Stated goal - Reproduce the rows below, beginning at the start of the rows and stopping after the line that contains "[v(-17, -10.54) *", leaving out the pictures.

(Collected data entries)
##############################
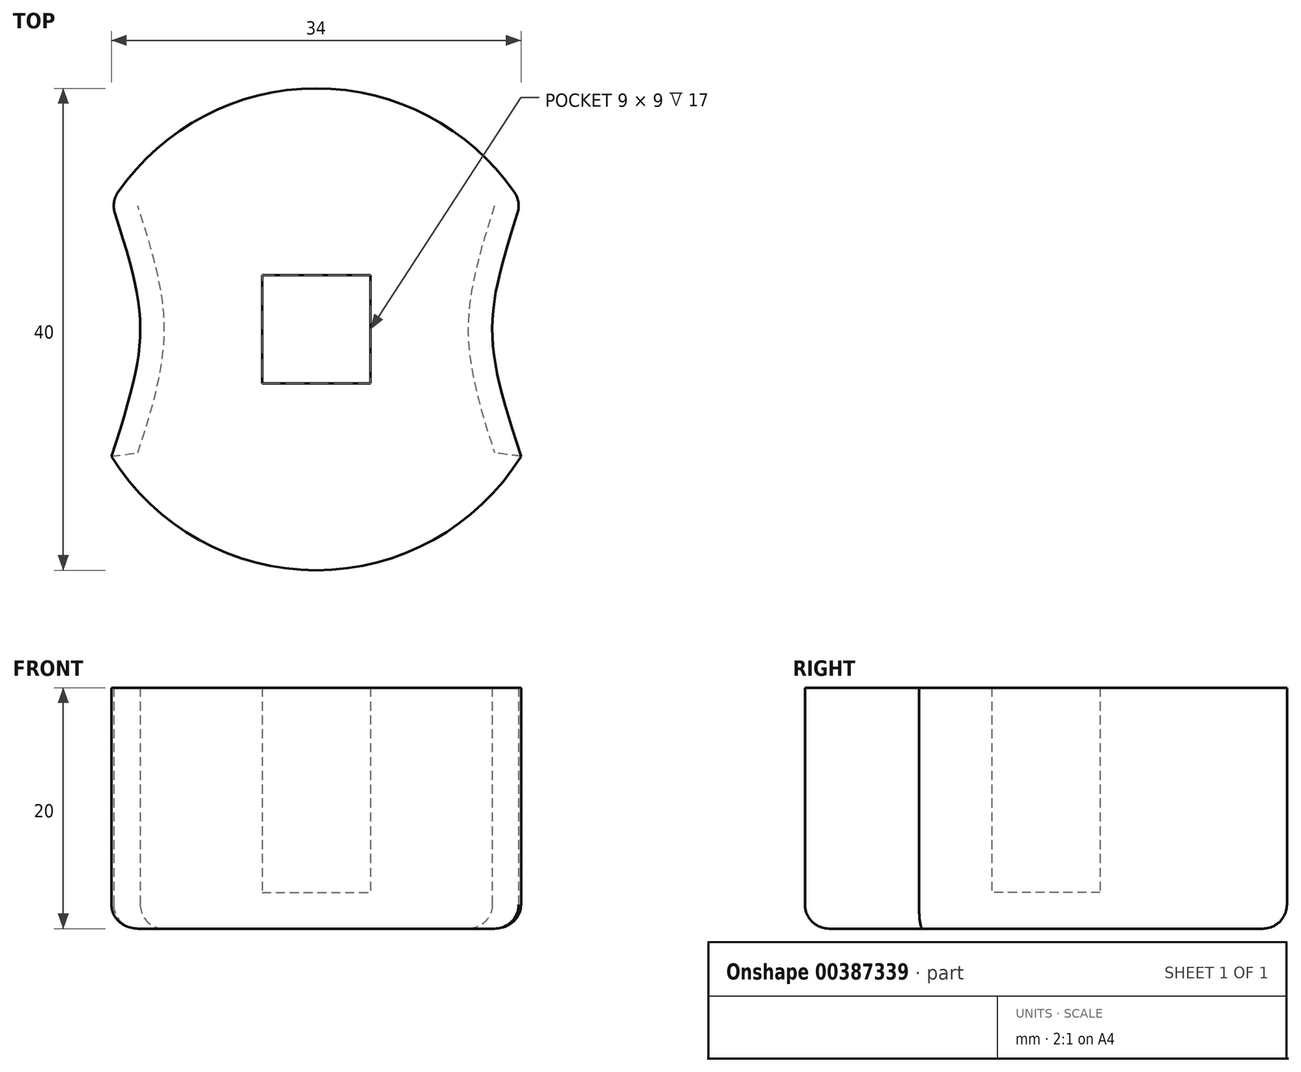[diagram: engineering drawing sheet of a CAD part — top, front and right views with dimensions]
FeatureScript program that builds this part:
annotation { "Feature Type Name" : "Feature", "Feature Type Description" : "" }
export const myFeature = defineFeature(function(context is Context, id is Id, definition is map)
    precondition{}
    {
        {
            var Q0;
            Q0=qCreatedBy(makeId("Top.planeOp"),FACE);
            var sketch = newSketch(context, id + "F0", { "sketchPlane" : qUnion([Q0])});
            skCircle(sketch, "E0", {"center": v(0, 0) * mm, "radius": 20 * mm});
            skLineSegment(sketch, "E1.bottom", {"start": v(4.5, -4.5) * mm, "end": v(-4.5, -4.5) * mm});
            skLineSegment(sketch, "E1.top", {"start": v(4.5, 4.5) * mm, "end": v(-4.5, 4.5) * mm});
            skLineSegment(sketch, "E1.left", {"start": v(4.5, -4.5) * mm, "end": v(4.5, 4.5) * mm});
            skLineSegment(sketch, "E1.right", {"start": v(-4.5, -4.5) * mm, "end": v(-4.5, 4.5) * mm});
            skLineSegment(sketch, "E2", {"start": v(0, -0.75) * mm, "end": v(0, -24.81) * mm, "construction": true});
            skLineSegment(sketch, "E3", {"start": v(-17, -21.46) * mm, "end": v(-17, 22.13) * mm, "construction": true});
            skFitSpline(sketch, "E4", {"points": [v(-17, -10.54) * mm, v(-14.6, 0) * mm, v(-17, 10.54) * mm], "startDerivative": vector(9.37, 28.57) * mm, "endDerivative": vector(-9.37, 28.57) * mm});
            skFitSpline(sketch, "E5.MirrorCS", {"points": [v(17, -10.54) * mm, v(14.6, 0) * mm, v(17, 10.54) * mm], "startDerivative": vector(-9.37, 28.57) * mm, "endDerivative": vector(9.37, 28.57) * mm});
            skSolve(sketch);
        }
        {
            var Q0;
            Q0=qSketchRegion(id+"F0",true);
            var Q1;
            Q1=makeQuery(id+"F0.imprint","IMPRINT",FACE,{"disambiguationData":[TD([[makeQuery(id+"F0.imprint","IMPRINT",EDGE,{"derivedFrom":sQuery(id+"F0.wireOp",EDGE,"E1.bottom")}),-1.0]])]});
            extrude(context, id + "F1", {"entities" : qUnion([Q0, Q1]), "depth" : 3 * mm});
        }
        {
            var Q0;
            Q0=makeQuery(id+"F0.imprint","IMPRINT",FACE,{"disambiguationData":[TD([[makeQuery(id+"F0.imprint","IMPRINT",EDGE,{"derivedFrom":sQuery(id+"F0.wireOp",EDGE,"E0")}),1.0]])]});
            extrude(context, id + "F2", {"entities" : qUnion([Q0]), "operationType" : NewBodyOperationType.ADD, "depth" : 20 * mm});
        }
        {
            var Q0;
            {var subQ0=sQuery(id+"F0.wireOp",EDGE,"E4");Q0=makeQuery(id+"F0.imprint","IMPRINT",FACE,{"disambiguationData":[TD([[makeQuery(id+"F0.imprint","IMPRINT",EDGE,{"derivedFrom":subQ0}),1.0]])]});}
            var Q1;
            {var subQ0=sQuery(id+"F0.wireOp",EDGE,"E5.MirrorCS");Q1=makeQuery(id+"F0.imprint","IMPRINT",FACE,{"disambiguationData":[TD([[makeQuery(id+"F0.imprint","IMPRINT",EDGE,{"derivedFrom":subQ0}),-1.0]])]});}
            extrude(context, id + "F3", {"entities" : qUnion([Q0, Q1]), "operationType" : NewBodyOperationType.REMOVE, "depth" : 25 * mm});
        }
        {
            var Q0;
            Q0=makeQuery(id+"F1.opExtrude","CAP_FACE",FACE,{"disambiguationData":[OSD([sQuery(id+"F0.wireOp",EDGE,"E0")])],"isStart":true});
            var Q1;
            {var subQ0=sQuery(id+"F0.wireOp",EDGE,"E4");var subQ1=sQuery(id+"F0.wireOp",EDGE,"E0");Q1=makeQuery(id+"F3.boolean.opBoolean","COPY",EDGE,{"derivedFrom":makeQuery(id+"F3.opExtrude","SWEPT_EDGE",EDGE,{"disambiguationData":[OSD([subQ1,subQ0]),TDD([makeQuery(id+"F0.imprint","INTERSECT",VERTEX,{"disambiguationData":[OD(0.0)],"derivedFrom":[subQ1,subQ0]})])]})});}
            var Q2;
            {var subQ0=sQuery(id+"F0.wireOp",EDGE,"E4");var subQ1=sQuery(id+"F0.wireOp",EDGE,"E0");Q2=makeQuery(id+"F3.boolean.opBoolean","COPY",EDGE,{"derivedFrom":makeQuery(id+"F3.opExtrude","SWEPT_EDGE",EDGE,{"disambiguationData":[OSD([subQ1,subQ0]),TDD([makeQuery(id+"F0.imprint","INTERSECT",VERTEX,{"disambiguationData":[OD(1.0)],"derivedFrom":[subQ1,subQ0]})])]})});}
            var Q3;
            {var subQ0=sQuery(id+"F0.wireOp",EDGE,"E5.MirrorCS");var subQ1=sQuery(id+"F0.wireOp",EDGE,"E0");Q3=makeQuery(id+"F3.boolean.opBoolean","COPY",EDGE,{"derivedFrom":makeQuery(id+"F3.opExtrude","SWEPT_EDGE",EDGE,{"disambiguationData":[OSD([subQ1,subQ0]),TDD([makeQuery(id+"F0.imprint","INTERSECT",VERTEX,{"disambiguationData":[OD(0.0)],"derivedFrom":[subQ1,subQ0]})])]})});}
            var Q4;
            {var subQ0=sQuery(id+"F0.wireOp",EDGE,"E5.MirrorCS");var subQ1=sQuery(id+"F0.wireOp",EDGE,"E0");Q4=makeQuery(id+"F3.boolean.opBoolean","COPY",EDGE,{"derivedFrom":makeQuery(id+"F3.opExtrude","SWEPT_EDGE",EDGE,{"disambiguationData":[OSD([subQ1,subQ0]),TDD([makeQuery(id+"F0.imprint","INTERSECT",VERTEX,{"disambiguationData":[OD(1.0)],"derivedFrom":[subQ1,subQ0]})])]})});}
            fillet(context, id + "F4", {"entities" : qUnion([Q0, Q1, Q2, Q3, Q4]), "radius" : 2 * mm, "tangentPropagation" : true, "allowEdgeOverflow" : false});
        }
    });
##############################
Result of this exercise -
[diagram: engineering drawing sheet of a CAD part — top, front and right views with dimensions]
FeatureScript program that builds this part:
annotation { "Feature Type Name" : "Feature", "Feature Type Description" : "" }
export const myFeature = defineFeature(function(context is Context, id is Id, definition is map)
    precondition{}
    {
        {
            var Q0;
            Q0=qCreatedBy(makeId("Top.planeOp"),FACE);
            var sketch = newSketch(context, id + "F0", { "sketchPlane" : qUnion([Q0])});
            skCircle(sketch, "E0", {"center": v(0, 0) * mm, "radius": 20 * mm});
            skLineSegment(sketch, "E1.bottom", {"start": v(4.5, -4.5) * mm, "end": v(-4.5, -4.5) * mm});
            skLineSegment(sketch, "E1.top", {"start": v(4.5, 4.5) * mm, "end": v(-4.5, 4.5) * mm});
            skLineSegment(sketch, "E1.left", {"start": v(4.5, -4.5) * mm, "end": v(4.5, 4.5) * mm});
            skLineSegment(sketch, "E1.right", {"start": v(-4.5, -4.5) * mm, "end": v(-4.5, 4.5) * mm});
            skLineSegment(sketch, "E2", {"start": v(0, -0.75) * mm, "end": v(0, -24.81) * mm, "construction": true});
            skLineSegment(sketch, "E3", {"start": v(-17, -21.46) * mm, "end": v(-17, 22.13) * mm, "construction": true});
            skFitSpline(sketch, "E4", {"points": [v(-17, -10.54) * mm, v(-14.6, 0) * mm, v(-17, 10.54) * mm], "startDerivative": vector(9.37, 28.57) * mm, "endDerivative": vector(-9.37, 28.57) * mm});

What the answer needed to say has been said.